Goal of the exercise ->
Without changing a word, repeat the data, and include no pictures.

Input ->
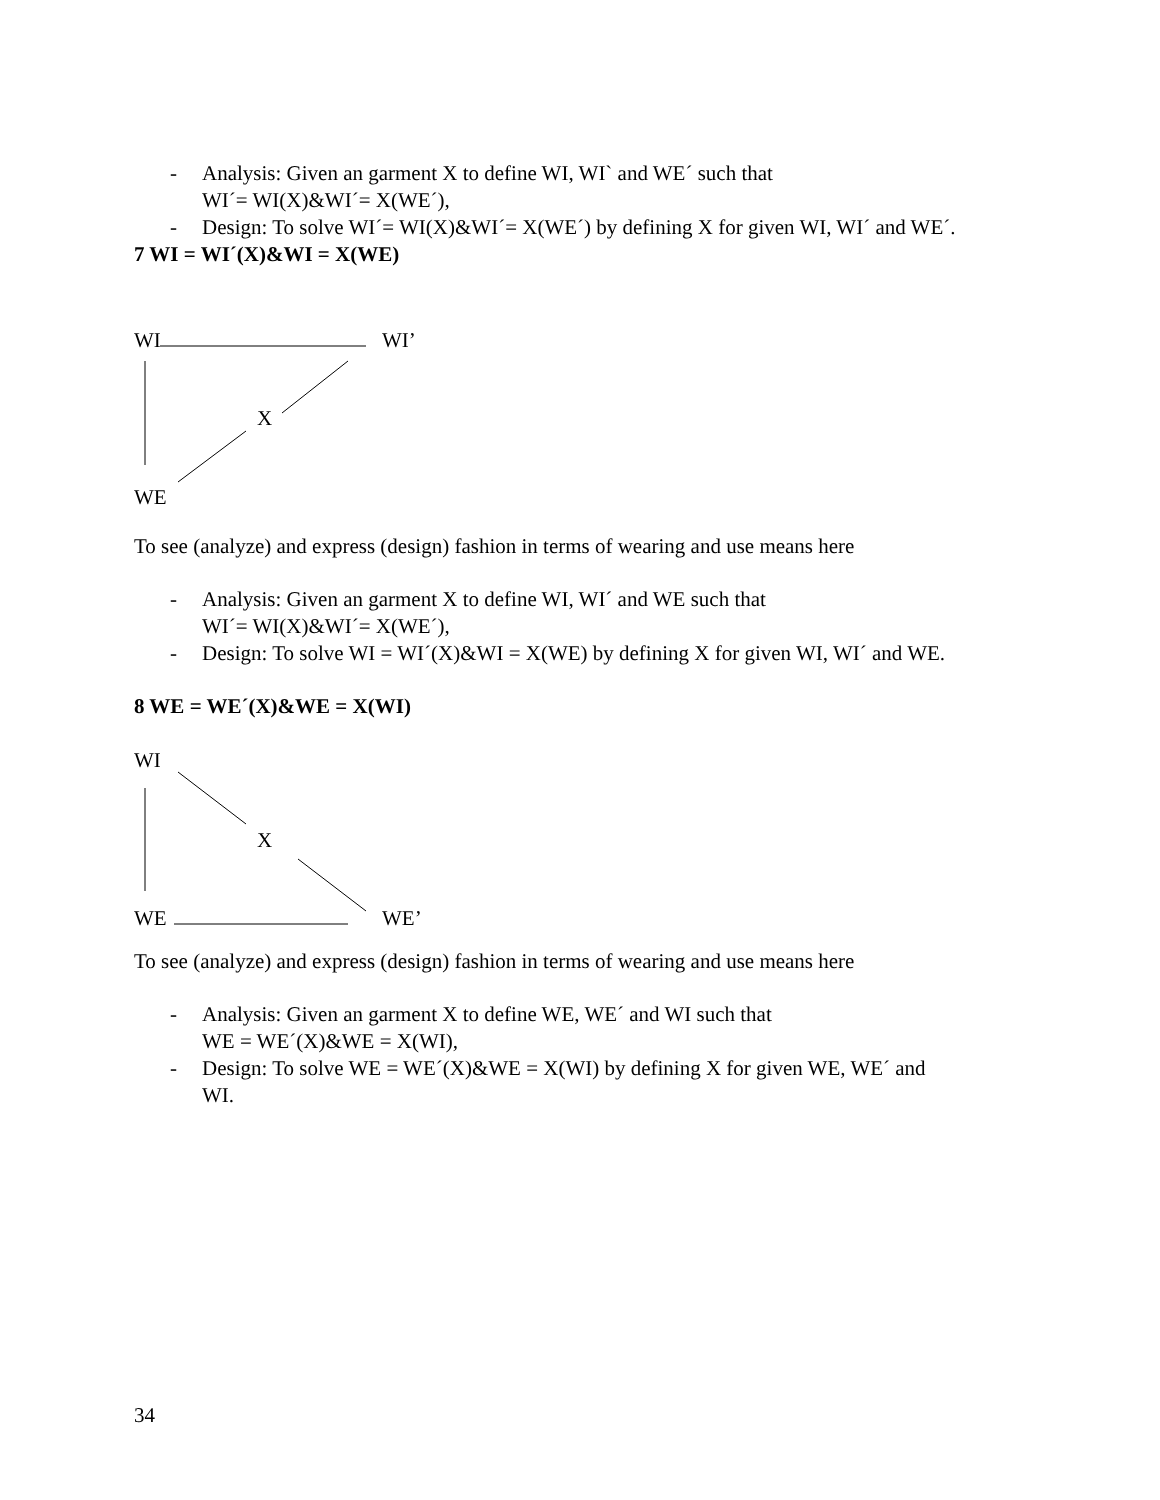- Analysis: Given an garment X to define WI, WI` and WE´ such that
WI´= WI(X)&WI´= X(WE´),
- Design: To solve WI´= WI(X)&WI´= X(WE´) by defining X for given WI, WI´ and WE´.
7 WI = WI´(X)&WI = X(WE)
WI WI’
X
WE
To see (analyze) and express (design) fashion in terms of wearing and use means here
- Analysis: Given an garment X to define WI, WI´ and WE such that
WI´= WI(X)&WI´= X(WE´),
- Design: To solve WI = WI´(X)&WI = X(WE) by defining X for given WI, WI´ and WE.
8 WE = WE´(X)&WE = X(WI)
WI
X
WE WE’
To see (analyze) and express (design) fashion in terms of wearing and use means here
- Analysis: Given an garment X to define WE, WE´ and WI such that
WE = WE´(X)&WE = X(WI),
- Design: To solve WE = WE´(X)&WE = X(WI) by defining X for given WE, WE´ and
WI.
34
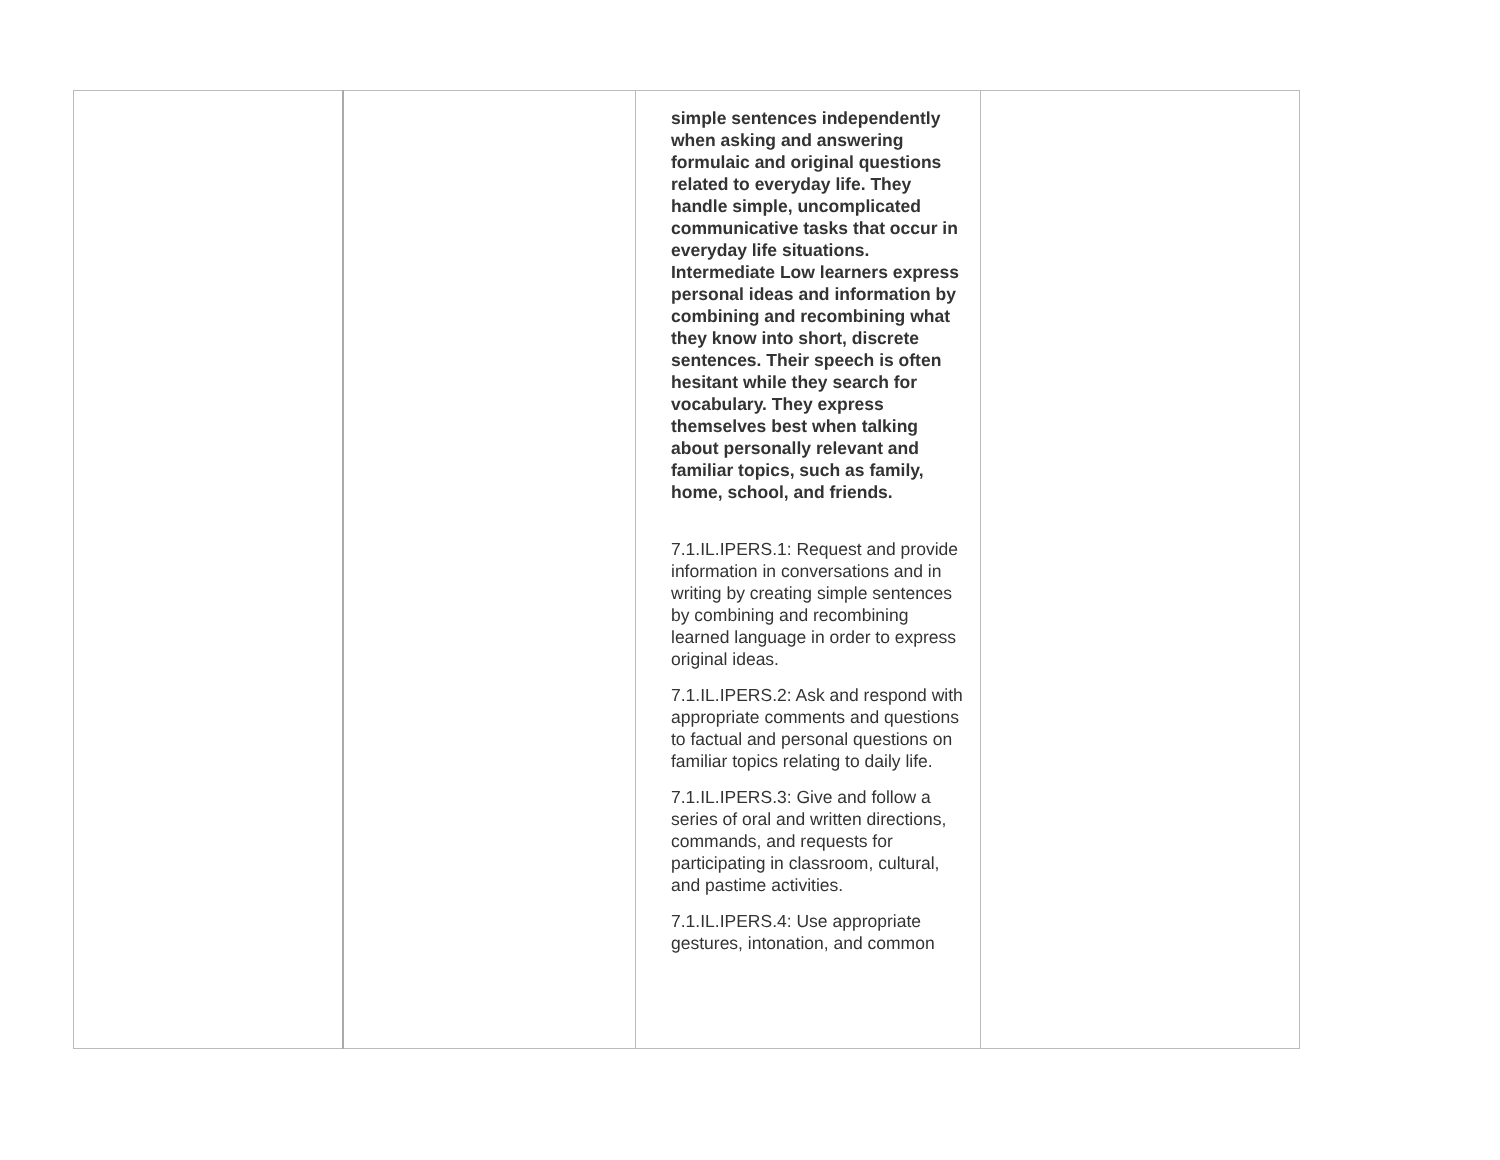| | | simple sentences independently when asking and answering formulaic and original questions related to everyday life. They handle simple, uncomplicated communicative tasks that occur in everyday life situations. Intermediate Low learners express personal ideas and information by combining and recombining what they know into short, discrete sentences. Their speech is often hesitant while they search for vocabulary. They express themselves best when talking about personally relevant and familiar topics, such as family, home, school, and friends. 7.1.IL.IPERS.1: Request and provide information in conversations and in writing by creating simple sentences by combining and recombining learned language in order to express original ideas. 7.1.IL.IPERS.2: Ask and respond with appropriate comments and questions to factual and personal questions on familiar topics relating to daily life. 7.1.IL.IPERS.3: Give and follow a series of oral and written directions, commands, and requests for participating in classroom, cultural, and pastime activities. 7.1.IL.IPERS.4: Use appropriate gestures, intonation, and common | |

Response area ->
- Analysis: Given an garment X to define WI, WI` and WE´ such that
WI´= WI(X)&WI´= X(WE´),
- Design: To solve WI´= WI(X)&WI´= X(WE´) by defining X for given WI, WI´ and WE´.
7 WI = WI´(X)&WI = X(WE)
WI WI’
X
WE
To see (analyze) and express (design) fashion in terms of wearing and use means here
- Analysis: Given an garment X to define WI, WI´ and WE such that
WI´= WI(X)&WI´= X(WE´),
- Design: To solve WI = WI´(X)&WI = X(WE) by defining X for given WI, WI´ and WE.
8 WE = WE´(X)&WE = X(WI)
WI
X
WE WE’
To see (analyze) and express (design) fashion in terms of wearing and use means here
- Analysis: Given an garment X to define WE, WE´ and WI such that
WE = WE´(X)&WE = X(WI),
- Design: To solve WE = WE´(X)&WE = X(WI) by defining X for given WE, WE´ and
WI.
34
| | | simple sentences independently when asking and answering formulaic and original questions related to everyday life. They handle simple, uncomplicated communicative tasks that occur in everyday life situations. Intermediate Low learners express personal ideas and information by combining and recombining what they know into short, discrete sentences. Their speech is often hesitant while they search for vocabulary. They express themselves best when talking about personally relevant and familiar topics, such as family, home, school, and friends. 7.1.IL.IPERS.1: Request and provide information in conversations and in writing by creating simple sentences by combining and recombining learned language in order to express original ideas. 7.1.IL.IPERS.2: Ask and respond with appropriate comments and questions to factual and personal questions on familiar topics relating to daily life. 7.1.IL.IPERS.3: Give and follow a series of oral and written directions, commands, and requests for participating in classroom, cultural, and pastime activities. 7.1.IL.IPERS.4: Use appropriate gestures, intonation, and common | |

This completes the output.